Person person = new Person();
person.name = "Morpheus";
person.persist();
}
@Test
void testOnlyMorpheusPresent() {
given()
.when().get("/people")
.then()
.statusCode(200)
.body("name", hasItem("Morpheus"));
}
}
Test Profiles let you switch contexts like Neo switches clothes in the Matrix loading program.

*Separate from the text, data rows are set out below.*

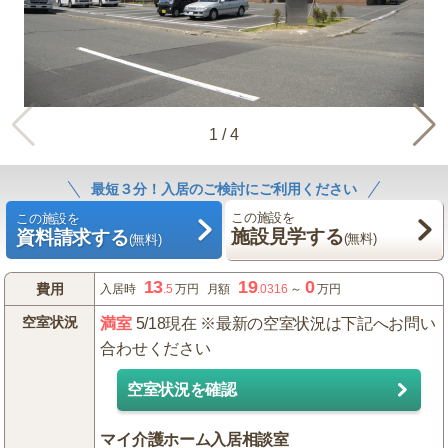
1
/
4
最短３分！入居のご検討にご利用ください
この施設を
この施設を
施設見学する
資料請求する
(無料)
(無料)
13
19
0
費用
入居時
.5
万円
月額
.0316
～
万円
空室状況
満室
5/18現在 ※最新の空室状況は下記へお問い
合わせください
空室状況を確認
マイ介護ホーム入居相談室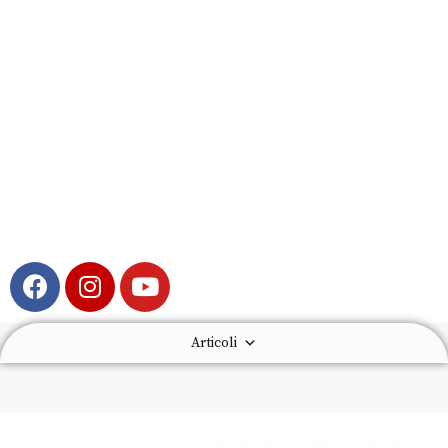
Articoli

4. Native Testing: No Simulation
Want to know if your app really works in production? Don’t run tests in the JVM. Run them against the native binary:
./mvnw verify -Dnative
This is the red pill all the way. Quarkus builds the app with GraalVM and runs the tests against the compiled binary.
“This isn’t the training program anymore.”
5. Dev Services Beyond PostgreSQL
Quarkus isn’t just a one-trick pony. It can launch:
Kafka (message bus of the resistance)
Redis (fast memory to outwit Agents)
MongoDB (non-relational safehouses)
Keycloak (identity for the freed minds)
Add the extension, and the Matrix configures itself.
See the full Dev Services list here:
👉 https://quarkus.io/guides/dev-services
Why This Matters
Quarkus doesn’t just help you write fast apps. It helps you trust them.
Dev Services: no more flaky test containers
Continuous Testing: real-time feedback like Oracle vision
Test Profiles: choose your reality
Native Tests: prove you're production-ready
Quarkus makes testing feel like a superpower and not a chore.
Where to Go From Here
Learn more about Quarkus and Testing
Swap PostgreSQL for Kafka and watch Dev Services go full Morpheus
Add
@InjectMock
to simulate sentinelsUse
@TestTransaction
to test rollback in bullet time
Or delete that ancient docker-compose-test.yml
.
Let Quarkus be your operator. Let go.